- **Images of plotted data**:
══════════

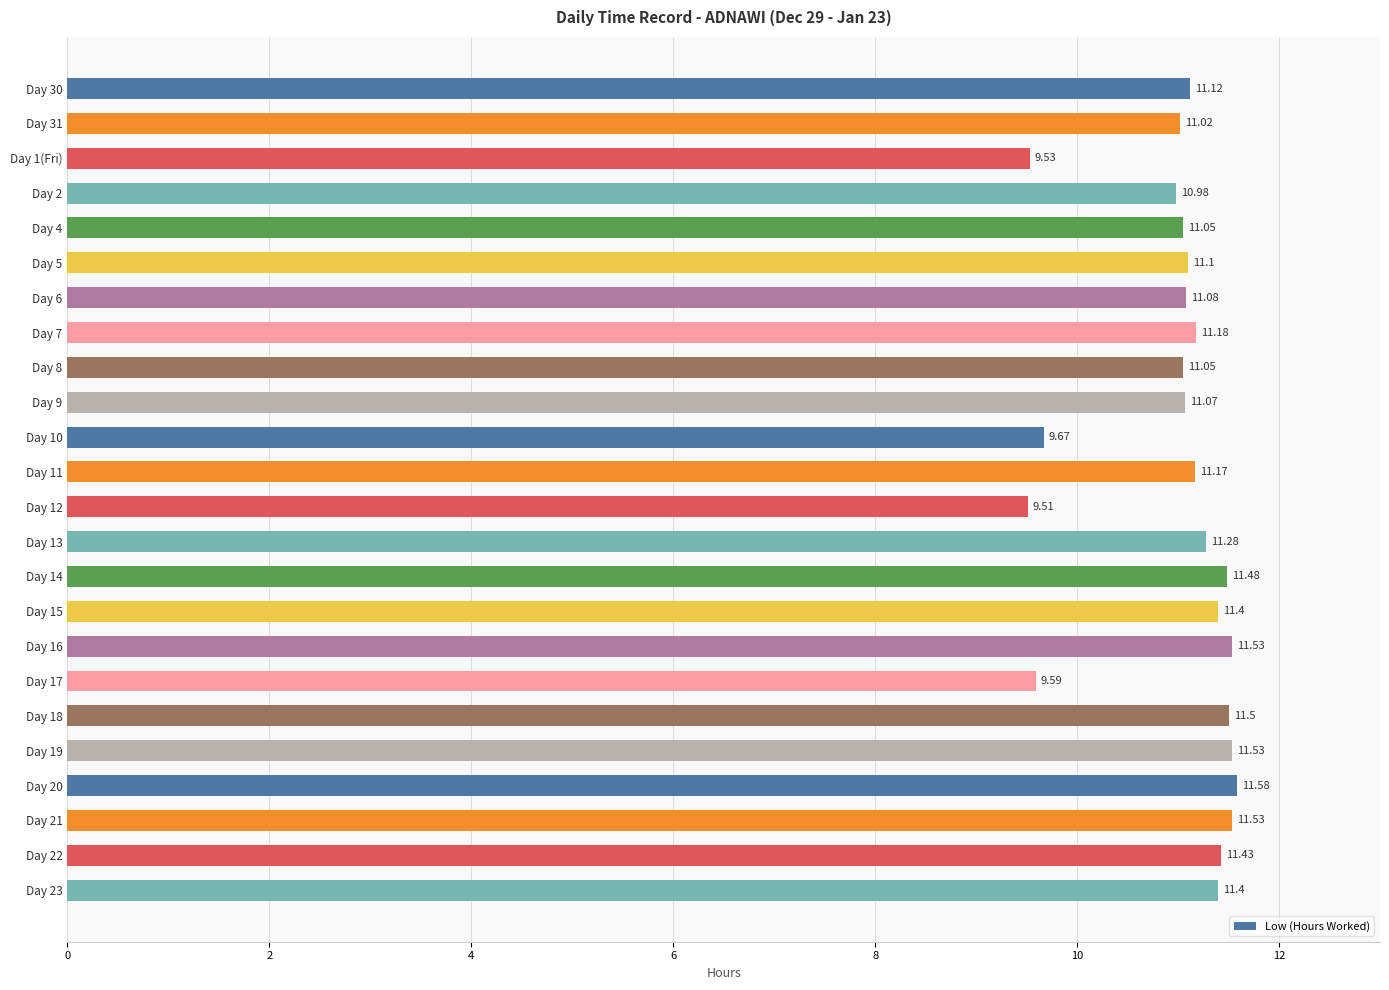

How many bars are there in total?

24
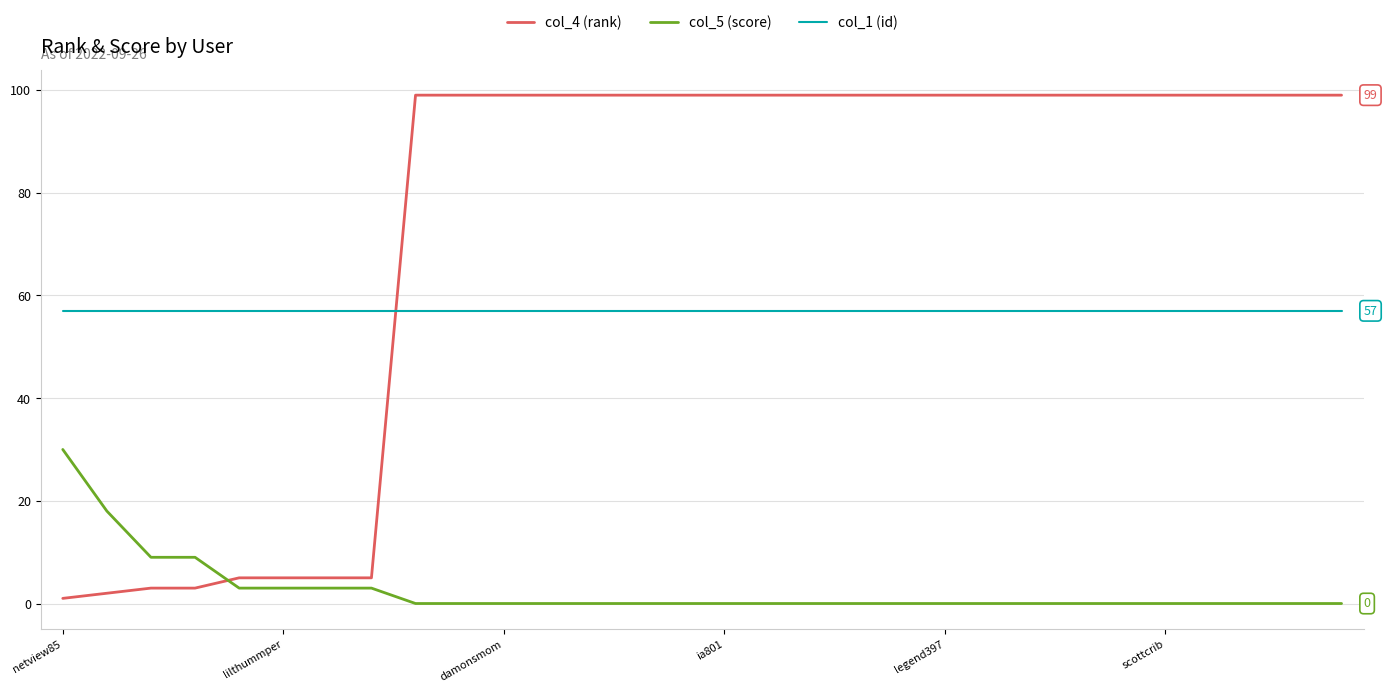

Which series has the largest total across all categories?

col_4 (rank)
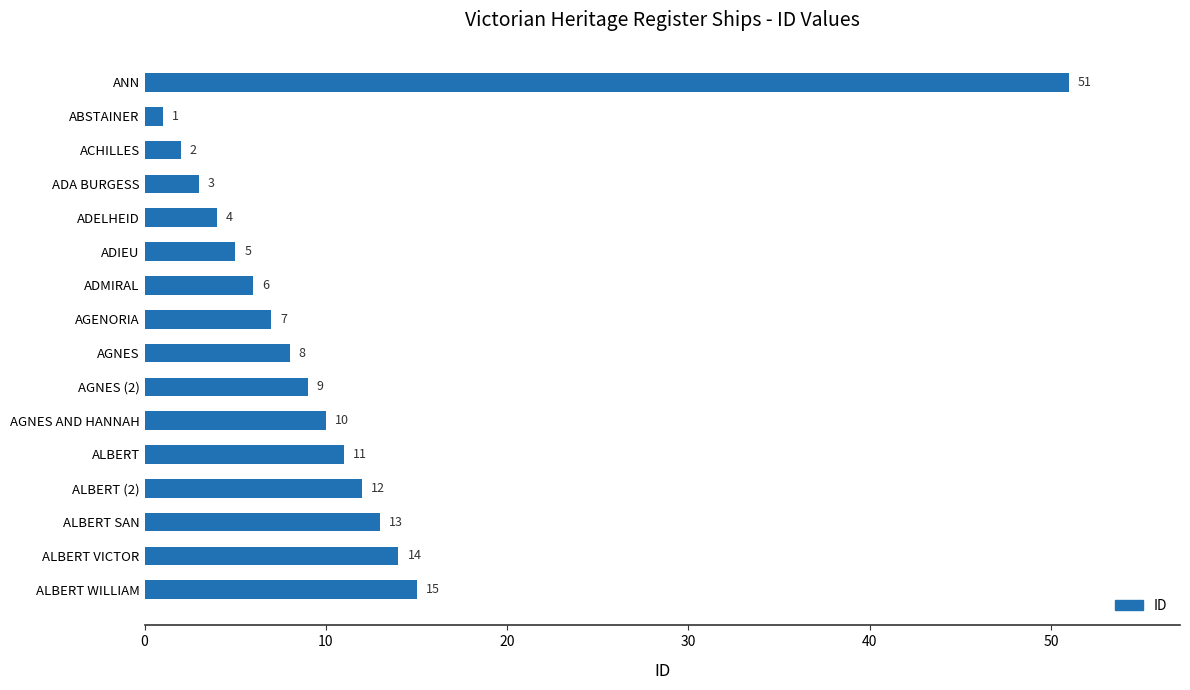

Does the chart contain any negative values?

No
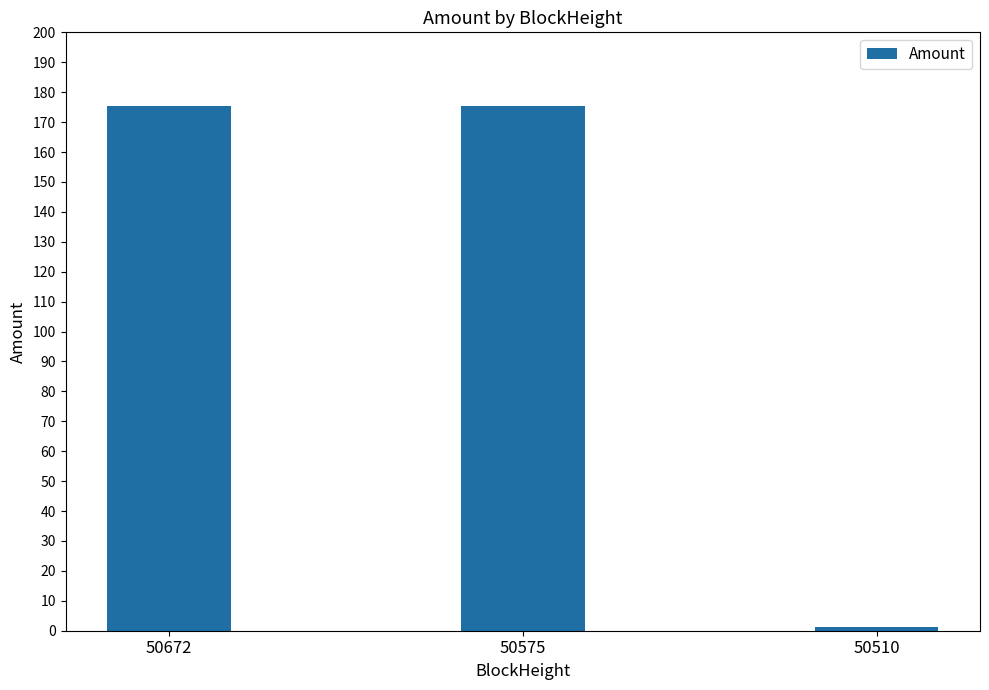

The chart shows a value of 175.5 at 50672. True or false?

True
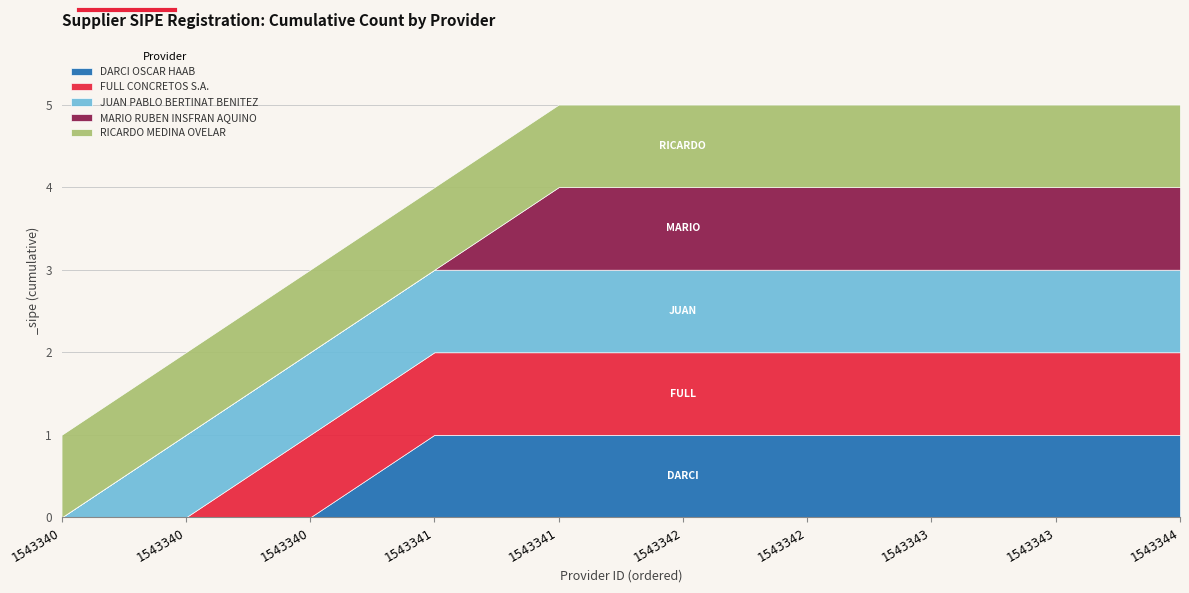

Between 1543340 and 1543341, which is larger?

1543341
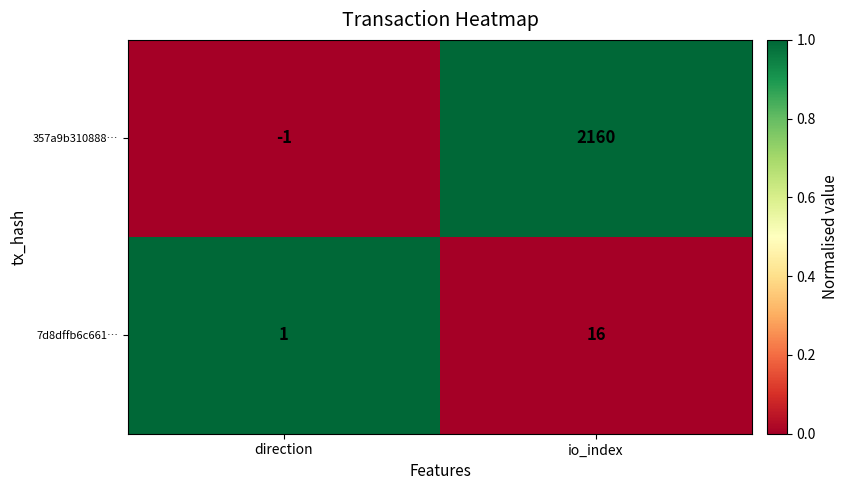

What is the difference between the maximum and minimum values in the 357a9b310888… series?

2161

══════════

- **WORK TO COMPLETE**: Copy out all of the records above word for word, leaving out the pictures.

- **RESPONSE**:
How many bars are there in total?

24

Which series has the largest total across all categories?

col_4 (rank)

Does the chart contain any negative values?

No

The chart shows a value of 175.5 at 50672. True or false?

True

Between 1543340 and 1543341, which is larger?

1543341

What is the difference between the maximum and minimum values in the 357a9b310888… series?

2161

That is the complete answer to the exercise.